Ronda pela blogosfera: Salama de Pemba!

Pemba. Wow.

A mere three days after arrival, I feel like I have quickly fallen into step with life here.

After a luxurious first night out at Russell’s, an open air restaurant/bar, eating and watching Wimbledon, the real work began on Monday.

With steady persistence we were finally able to secure all the official Mozambican rubber stamps that we needed to gain governmental blessing to begin our work in Maringanha on the water wells. Walking around town that first day I quickly learned that Pemba is a small beautiful place but fairly impoverished. The red dirt roads along the white sandy beaches are littered with dozens of children in various levels of school clothing with bright inquiring eyes. They curiously stare as I follow Kathleen and Shyam who comfortably navigate the streets and the locals in Portuguese and Macua as they point out everything from the local market, to the hospital, to the police station meeting all the friends they’ve made along the way.

It was unclear to me just how the majority of the people that I saw around town lived until my first trip to the village that afternoon. There the dirt and rock huts that line the sand roads are peppered with goats and chickens. They freely roam the grounds as children play with makeshift plastic bag and rubber band soccer balls.

Our presence as the band of Kunyas (white people – yes, I am now white), goes more or less undisturbed. The major exception is when we walk by a group of local women, who all ask to be my friend, in particular.
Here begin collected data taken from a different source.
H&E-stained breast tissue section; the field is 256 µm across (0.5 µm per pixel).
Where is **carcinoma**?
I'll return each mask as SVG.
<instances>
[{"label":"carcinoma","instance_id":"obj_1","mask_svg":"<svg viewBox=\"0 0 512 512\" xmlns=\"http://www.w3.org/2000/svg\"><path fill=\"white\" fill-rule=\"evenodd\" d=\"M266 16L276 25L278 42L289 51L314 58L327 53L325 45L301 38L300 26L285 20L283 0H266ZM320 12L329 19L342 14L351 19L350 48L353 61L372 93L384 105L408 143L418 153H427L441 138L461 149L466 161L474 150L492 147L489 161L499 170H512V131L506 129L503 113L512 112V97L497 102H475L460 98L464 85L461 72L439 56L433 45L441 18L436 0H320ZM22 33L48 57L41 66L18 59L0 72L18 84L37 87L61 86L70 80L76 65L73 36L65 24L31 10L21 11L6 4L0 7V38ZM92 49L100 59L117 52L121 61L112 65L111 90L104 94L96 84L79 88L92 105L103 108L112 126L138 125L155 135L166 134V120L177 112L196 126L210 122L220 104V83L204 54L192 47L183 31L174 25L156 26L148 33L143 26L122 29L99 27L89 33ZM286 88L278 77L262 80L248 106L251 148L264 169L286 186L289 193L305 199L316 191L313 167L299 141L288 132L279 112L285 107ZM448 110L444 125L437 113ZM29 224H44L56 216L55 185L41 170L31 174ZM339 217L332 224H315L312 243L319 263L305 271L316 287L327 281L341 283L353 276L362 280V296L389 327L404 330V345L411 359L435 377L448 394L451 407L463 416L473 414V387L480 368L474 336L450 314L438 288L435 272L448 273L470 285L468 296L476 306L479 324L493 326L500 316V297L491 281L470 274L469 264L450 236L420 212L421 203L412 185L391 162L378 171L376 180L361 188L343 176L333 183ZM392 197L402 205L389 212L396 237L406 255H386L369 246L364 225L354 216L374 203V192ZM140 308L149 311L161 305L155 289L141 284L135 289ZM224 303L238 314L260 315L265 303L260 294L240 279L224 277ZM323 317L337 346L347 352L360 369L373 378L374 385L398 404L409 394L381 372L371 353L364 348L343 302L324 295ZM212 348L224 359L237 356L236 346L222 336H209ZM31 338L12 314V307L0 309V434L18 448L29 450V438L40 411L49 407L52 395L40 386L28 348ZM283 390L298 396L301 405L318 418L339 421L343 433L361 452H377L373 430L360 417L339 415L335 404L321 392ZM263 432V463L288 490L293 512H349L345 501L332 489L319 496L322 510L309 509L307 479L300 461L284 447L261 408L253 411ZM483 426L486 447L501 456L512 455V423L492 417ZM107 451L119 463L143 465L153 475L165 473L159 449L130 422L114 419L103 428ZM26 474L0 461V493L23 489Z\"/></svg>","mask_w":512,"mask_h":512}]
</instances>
To us it is unclear why, while Abdul our translator, seems to think my stature makes them think I could be a child, I remain unconvinced of their desire to adopt a Kunya child.Shyam and I took the evening to test the water samples we had on the Petrifilm to try and quantify E-Coli and Coliform levels – I must say incubating cardboard agar strips on your back while sleeping is just as little fun as the description would indicate.

Nonetheless, today dressed in traditional skirts we arrived in the village to get more water samples and interview as many people as we could find at the wells. Divided into groups we tackled the two wells that showed E-Coli and Coliform contamination to try and understand local water habits.

Using the women’s attraction to both myself and Kathleen we were able to get some clear answers. Women come to collect water 2-5 times a day, 2-3 buckets at a time for the entire family and use it for everything from eating to cooking to washing. Carrying their buckets on their heads they make the trip, which in general for the 1300 or so population of Maringanha is no more than a five minute walk.

Few women make the connection between bouts of ill health and contaminated well water which will be an inherent challenge in promoting our product and the local population’s uptake of the pasteurized water. At home in our “Real World-esque” house over dinner at the kitchen table, we continue to toss around ideas about how to implement an effective case-control study of the pasteurizers to evaluate health – randomly selecting a test group, giving them clean, new and different coloured water buckets and having a local person man the pasteurizer, which would be set up as close to the well as possible, seems like the most feasible idea to date.

Finishing the day with my first dip in the Indian Ocean, I am painfully aware that we have much work to do.

We will return to Maranganha tomorrow and find more women to talk with geared specifically towards diarrhea and health and hopefully start building the pasteurizer on Monday.

Spreading knowledge of the public health risks of dirty water, mixing water used for hygiene and consumption, and creating the appropriate infrastructure to remedy the problem is a lofty challenge but the summer is young still. Also, Drew has mutton chops - please email him and make him shave. Obrigada.
- Alisha (By Shyam, on July 7th, 2009).